Quote:
Originally Posted by Lightdemon The biggest problem I think is that birth control pills will be seen as "killing a human life" every time the pill stops the reproductive process in the woman's body.
I might be wrong, so please correct me if I am, but doesn't birth control pills decieve the body into thinking that the fertalized egg is a foreign object, therefore sending antibodies and other disease fighting cells to eliminate that foreign object? Like a bacterial infection? |
No.
BC pills contain a small amount of synthetic hormones (estrogen and progestin).

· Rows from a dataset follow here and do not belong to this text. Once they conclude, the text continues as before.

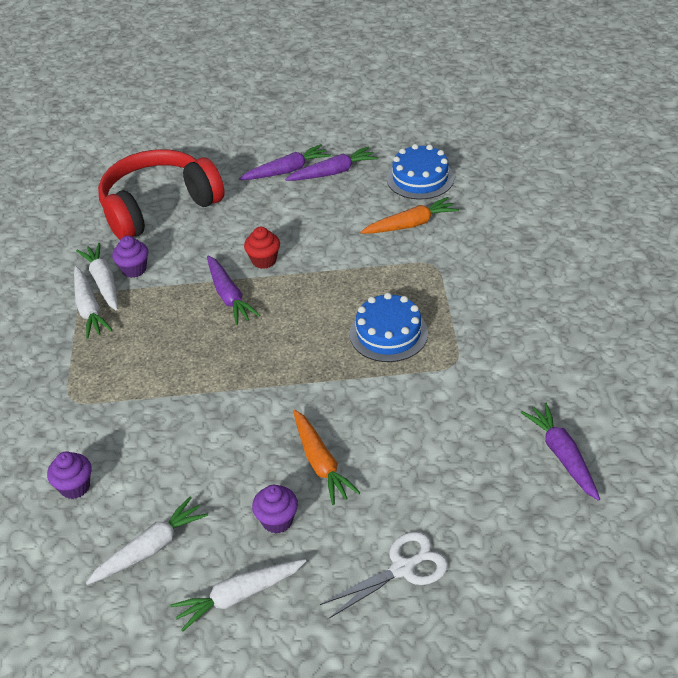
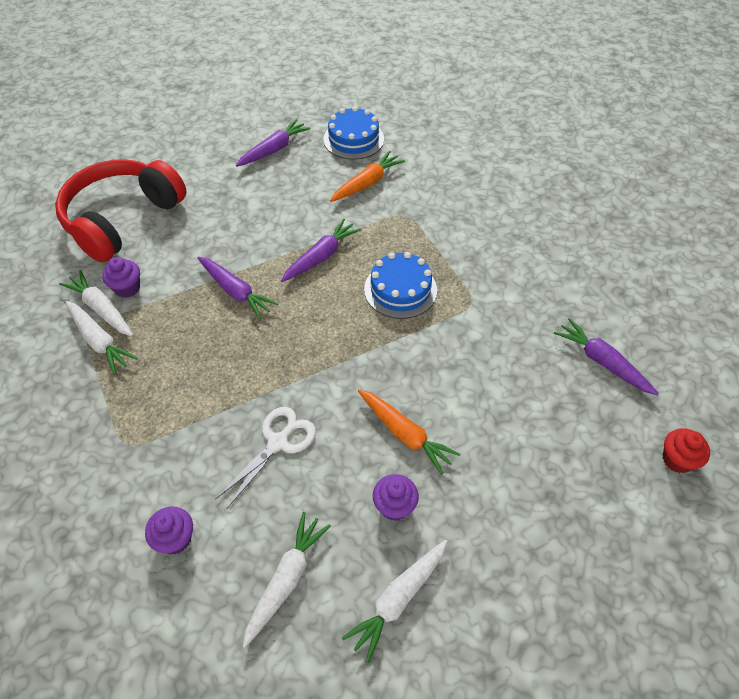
camera: 25 degrees left, 10 degrees up
purple carrot [239,144,331,180] -> purple carrot moved to [281,219,361,282]
red cupcake [244,227,280,269] -> red cupcake moved to [663,428,710,473]
white scissors [320,532,448,618] -> white scissors moved to [215,407,316,508]

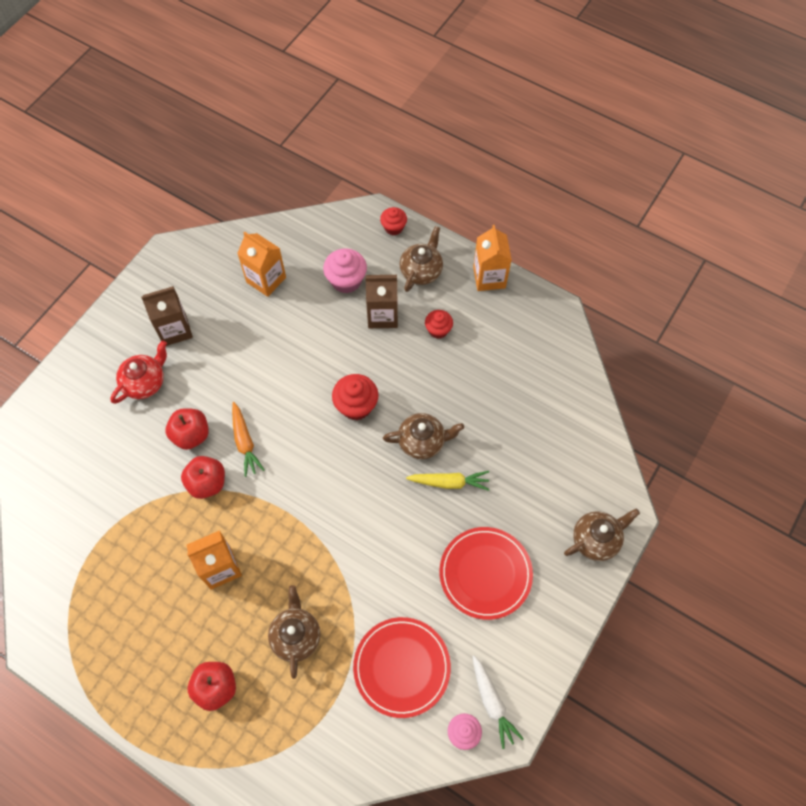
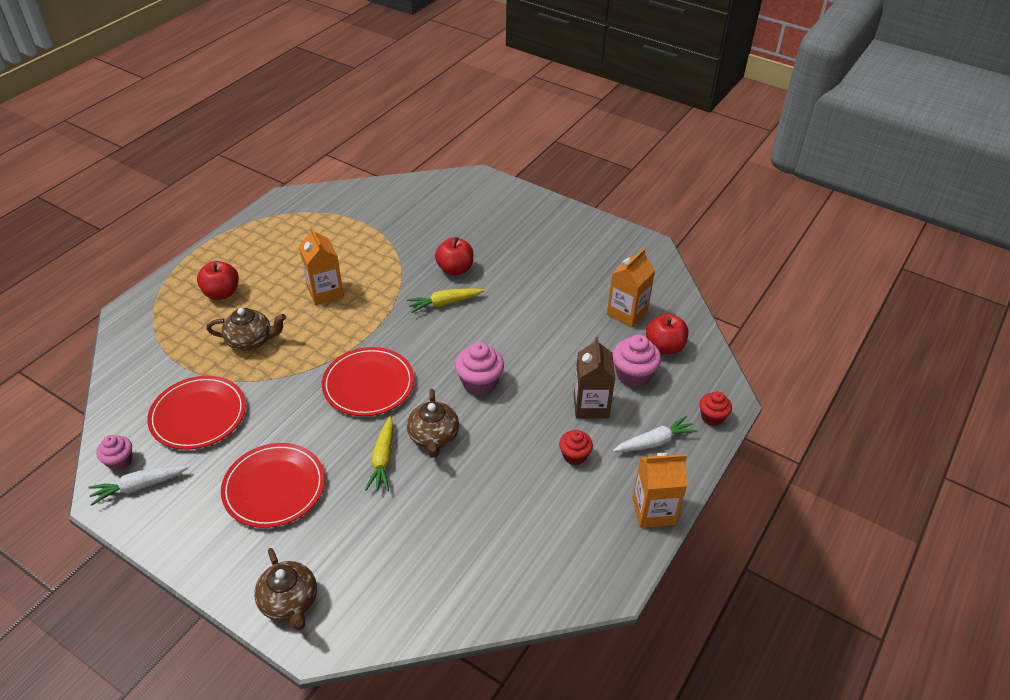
camera: 90 degrees right, 20 degrees down
red teapot [110,340,167,404] -> none
brown carton [141,286,193,346] -> none
red apple [181,456,225,499] -> red apple moved to [646,313,688,354]
orange carrot [232,402,265,477] -> yellow carrot [407,288,485,313]
red cupcake [332,374,378,420] -> pink cupcake [455,342,504,396]
brown teapot [400,226,443,292] -> white carrot [613,416,698,452]
none -> red plate [322,347,414,416]

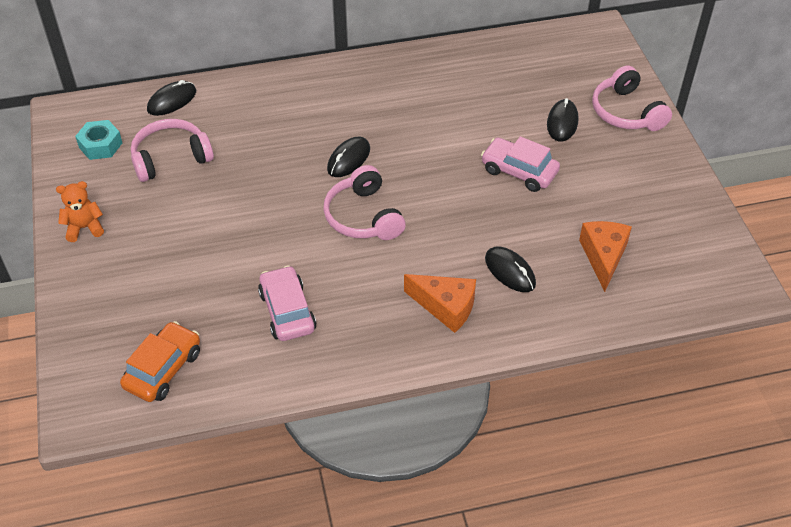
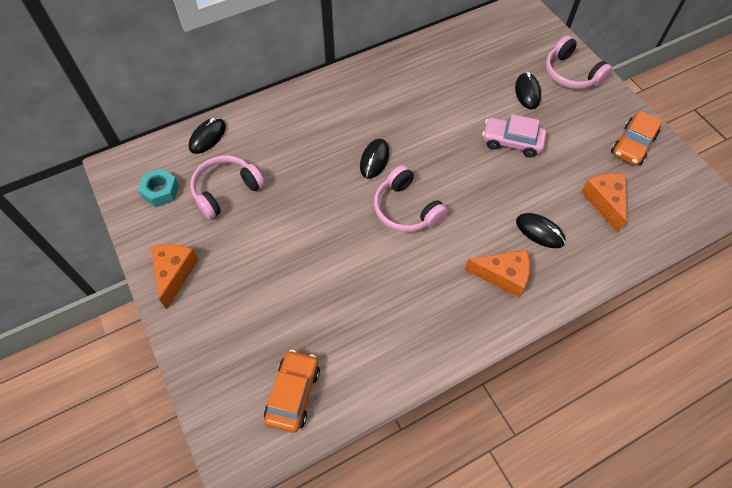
camera: 15 degrees left, 10 degrees up
orange teddy bear [56,181,104,242] -> orange cheese [151,244,199,309]
pink car [258,265,316,341] -> none
none -> orange car [611,111,662,166]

Hormonal contraception works in three ways: first, these hormones- in theory- stop the ovaries from releasing an egg (although sometimes an egg is released anyway).
Second, hormonal contraception thickens and alters (by acidifying) the pH balance of cervical secretions, making it difficult for sperm to travel through the cervix and get to an egg.

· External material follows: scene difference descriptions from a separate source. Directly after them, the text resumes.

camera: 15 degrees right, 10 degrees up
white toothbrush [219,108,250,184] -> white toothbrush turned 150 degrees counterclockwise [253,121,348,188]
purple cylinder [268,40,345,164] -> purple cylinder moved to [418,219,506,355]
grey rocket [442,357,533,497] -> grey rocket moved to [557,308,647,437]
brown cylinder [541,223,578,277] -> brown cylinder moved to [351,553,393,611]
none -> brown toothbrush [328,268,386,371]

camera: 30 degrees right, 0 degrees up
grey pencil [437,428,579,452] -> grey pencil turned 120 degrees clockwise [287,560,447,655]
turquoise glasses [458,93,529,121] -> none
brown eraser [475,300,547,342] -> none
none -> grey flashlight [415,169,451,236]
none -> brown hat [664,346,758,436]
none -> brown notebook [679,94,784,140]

Third, hormonal contraception thins the endometrium (uterine lining- the blood and tissue that is shed each month via menstruation) so that if all else fails, and an egg is released and fertilized, it can't implant in the uterine lining, and is simply expelled along with the menses.
So, no, nothing "attacks" fertilized eggs.
BC simply makes the uterine lining "inhospitable" to them (because it's not thick enough for them to implant).
Hardly a crime, I'd say. There's no law saying one
has to make one's body 'hospitable' to unwanted invaders.